*** Opening of Input data ***

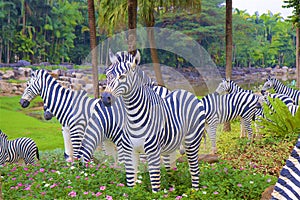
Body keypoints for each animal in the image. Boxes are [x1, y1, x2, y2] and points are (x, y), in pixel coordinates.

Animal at [101, 50, 206, 192]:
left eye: (122, 76)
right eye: (107, 74)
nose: (105, 98)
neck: (133, 116)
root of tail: (187, 93)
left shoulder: (153, 152)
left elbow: (155, 186)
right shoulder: (130, 151)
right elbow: (131, 184)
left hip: (192, 141)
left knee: (194, 170)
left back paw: (194, 192)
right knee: (171, 166)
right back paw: (172, 184)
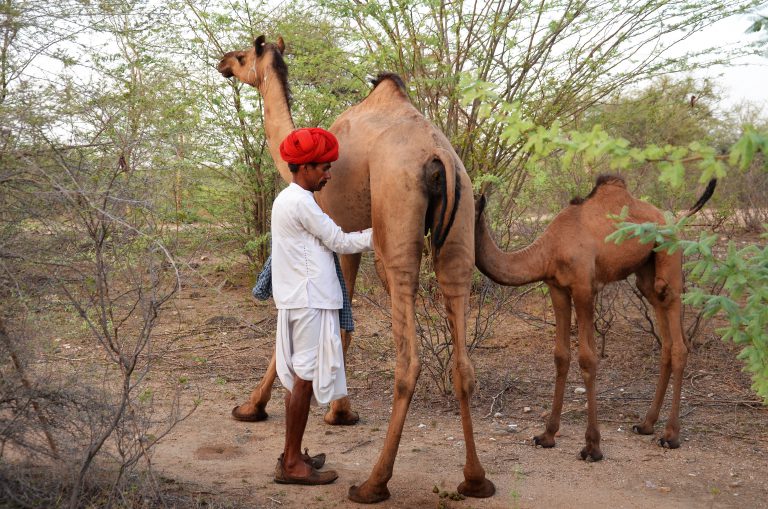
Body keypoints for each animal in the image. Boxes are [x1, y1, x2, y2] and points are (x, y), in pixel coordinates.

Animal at [216, 36, 496, 504]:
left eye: (242, 56)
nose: (221, 63)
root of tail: (439, 157)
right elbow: (344, 325)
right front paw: (339, 411)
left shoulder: (335, 229)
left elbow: (331, 323)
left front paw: (254, 408)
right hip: (459, 231)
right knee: (464, 359)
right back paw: (475, 480)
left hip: (395, 226)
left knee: (408, 358)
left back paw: (373, 483)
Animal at [472, 175, 716, 460]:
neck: (550, 248)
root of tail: (672, 219)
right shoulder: (557, 288)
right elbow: (561, 356)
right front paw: (547, 435)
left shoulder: (583, 289)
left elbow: (587, 359)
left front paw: (592, 446)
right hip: (646, 274)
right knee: (665, 341)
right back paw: (646, 424)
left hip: (670, 263)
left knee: (678, 343)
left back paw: (670, 436)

*** Close of Input data ***

- What is required
Which lines of the records contain "front"? Show each of them.

- Final answer
right front paw: (339, 411)
left front paw: (254, 408)
right front paw: (547, 435)
left front paw: (592, 446)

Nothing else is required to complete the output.